Reshoring Mining Could Highlight This ETF | ETF Trends

There are some certainties surrounding rare earth minerals and strategic metals. Demand for those materials was increasing prior to end markets such as EVs and renewable energy entering the equation.  Surging demand, coupled with increased mining regulation in the U.S., has stoked soaring imports for rare earths and strategic minerals. Many of those imports come from countries such as China, which are not geopolitical allies of the U.S.

Amid a growing field of applications for metals, such as aluminum, copper, lithium, and more, more corporations and policymakers are waking up to the fact that it would be more prudent over the long term to source these metals domestically. As that movement takes shape, the KraneShares Electrification Metals Strategy ETF (KMET) could be an exchange traded fund that benefits.

KMET Credible as US Mining Expands

KMET’s underlying index features exposure to commodities, not stocks. Its components are highly relevant throughout the clean technology and renewable energy ecosystems. Those are aluminum, copper, nickel, zinc, cobalt, and lithium.

These metals and others are defined as “critical” by the Energy Act of 2020. There are potential vulnerabilities should respective supply chains be disrupted. In other words, there’ i sound reasoning behind efforts to source more of these materials from within the U.S.

“It is quite a complex issue, but the bottom line is that the US has scaled back its mineral extraction, processing and refining capabilities since the 1950s, because of environmental concerns and economic considerations like higher labor costs and lower economies of scale,” noted Carlos De Alba, Morgan Stanley head of the Metals and Mining Team in North America. “As mining activities decline in the U.S., the country has increasingly relied on imports from China, Brazil, Mexico, South Africa, Indonesia, Canada and Australia, among others.”

Efforts to boost domestic mining of the metals represented in KMET are in the early innings.
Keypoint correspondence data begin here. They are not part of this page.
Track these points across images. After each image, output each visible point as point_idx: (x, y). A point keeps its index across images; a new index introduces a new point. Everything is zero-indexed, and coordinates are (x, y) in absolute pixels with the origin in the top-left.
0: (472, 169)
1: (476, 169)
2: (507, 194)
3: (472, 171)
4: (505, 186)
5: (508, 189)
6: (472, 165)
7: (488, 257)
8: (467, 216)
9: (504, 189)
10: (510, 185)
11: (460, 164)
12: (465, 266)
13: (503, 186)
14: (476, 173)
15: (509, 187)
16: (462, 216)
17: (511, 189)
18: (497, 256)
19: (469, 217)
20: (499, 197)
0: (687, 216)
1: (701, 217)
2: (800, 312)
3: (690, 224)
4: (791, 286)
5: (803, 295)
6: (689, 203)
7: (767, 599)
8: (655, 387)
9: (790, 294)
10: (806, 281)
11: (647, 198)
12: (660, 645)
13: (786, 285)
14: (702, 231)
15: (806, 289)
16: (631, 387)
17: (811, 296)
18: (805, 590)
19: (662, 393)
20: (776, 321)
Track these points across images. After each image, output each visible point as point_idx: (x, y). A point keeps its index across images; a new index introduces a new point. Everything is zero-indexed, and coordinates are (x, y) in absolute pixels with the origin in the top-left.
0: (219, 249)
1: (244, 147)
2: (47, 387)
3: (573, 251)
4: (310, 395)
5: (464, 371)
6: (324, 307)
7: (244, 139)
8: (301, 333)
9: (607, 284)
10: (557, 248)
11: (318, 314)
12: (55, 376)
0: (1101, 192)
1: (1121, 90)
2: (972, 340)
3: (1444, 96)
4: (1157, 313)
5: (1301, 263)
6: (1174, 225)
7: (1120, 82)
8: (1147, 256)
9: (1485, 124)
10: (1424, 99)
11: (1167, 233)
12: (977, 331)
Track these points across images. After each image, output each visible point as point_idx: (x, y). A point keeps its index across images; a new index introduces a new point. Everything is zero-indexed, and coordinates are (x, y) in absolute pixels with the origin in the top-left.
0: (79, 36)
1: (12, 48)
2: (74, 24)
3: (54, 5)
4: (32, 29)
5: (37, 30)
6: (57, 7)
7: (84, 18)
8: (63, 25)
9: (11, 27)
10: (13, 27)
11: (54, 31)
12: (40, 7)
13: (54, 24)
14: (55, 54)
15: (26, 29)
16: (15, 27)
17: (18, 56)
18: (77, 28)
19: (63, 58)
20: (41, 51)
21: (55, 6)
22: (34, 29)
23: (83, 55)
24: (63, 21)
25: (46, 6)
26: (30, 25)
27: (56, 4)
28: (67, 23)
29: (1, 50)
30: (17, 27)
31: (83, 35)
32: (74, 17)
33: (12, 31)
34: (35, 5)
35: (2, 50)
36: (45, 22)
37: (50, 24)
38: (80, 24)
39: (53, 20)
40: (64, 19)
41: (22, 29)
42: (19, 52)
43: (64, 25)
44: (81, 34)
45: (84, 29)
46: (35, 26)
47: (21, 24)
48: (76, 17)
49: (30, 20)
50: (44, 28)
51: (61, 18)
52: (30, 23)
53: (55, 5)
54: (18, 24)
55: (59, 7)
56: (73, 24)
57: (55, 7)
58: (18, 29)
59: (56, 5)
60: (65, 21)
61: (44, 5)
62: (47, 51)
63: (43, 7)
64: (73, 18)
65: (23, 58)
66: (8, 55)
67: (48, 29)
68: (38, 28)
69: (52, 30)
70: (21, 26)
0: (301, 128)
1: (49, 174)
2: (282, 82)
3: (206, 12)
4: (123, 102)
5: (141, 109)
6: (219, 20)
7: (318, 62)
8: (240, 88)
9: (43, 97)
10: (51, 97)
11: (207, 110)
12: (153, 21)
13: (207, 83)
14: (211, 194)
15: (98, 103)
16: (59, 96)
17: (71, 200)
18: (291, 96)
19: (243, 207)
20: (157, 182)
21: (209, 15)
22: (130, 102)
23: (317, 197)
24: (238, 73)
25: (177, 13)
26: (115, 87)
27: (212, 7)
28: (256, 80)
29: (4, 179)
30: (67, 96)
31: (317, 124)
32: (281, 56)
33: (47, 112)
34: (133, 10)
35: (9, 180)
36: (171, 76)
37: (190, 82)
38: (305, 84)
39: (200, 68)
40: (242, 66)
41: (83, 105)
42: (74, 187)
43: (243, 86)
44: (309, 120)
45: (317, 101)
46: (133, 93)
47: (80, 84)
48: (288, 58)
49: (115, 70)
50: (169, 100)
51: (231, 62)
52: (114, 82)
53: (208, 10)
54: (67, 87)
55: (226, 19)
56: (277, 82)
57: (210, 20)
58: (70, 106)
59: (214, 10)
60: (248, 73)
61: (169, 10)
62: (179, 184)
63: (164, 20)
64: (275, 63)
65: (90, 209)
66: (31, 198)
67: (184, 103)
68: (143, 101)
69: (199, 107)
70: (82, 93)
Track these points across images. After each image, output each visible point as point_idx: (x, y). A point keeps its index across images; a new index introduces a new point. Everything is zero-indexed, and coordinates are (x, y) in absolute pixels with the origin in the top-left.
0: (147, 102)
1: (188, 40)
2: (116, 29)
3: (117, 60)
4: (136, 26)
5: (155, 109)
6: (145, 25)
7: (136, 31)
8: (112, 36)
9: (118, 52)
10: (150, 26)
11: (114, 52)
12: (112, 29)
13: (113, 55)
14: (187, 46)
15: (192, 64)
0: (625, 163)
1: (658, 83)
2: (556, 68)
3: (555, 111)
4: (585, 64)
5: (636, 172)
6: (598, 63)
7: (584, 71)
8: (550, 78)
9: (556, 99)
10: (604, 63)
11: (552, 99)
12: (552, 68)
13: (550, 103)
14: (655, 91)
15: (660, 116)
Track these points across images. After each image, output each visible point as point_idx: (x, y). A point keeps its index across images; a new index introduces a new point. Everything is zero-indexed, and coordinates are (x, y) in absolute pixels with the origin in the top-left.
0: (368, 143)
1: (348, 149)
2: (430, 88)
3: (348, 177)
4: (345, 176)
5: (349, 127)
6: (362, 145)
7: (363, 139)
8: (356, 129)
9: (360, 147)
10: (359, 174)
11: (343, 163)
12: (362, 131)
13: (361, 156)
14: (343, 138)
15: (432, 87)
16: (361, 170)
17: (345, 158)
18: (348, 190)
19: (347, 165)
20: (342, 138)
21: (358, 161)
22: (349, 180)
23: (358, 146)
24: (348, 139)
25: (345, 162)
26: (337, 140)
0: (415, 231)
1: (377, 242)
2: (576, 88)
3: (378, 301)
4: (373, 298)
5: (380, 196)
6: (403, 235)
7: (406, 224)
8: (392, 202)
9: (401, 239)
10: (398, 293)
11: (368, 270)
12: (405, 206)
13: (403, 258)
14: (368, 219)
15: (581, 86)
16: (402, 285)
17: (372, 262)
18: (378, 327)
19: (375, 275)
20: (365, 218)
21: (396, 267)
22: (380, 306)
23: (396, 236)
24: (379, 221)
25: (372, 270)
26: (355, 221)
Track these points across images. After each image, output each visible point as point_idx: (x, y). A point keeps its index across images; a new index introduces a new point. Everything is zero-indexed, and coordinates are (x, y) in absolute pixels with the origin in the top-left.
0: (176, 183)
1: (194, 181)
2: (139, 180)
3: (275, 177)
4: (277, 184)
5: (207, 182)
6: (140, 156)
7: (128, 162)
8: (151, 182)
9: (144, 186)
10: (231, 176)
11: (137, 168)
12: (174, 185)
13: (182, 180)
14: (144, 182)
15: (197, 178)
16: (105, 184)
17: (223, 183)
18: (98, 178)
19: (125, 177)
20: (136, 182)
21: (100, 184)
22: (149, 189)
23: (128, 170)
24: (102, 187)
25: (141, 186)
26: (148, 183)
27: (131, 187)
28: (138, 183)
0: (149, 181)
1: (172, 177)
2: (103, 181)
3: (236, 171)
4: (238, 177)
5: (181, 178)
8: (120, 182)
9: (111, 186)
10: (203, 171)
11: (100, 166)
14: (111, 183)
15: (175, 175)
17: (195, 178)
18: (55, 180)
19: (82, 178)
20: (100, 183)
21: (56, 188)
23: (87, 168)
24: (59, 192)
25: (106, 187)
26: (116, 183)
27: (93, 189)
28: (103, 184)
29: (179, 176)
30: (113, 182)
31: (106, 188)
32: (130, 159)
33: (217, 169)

There are potential regulatory headwinds that need to be addressed. Production growth as a potential driver of long-term performance by the ETF is a possibility. This is because the U.S. currently derives a scant percentage of critical minerals demand on a domestic basis.

“In 24 of 50 minerals deemed critical by the USGS, the US either report less than 1% of the total global reserves or lack sufficient reserve data, which highlights the need for more comprehensive exploration and mining efforts. In the case of some battery making minerals like cobalt, nickel or vanadium, the US holds an average reserve level of only .5% of total global reserves,” added De Alba.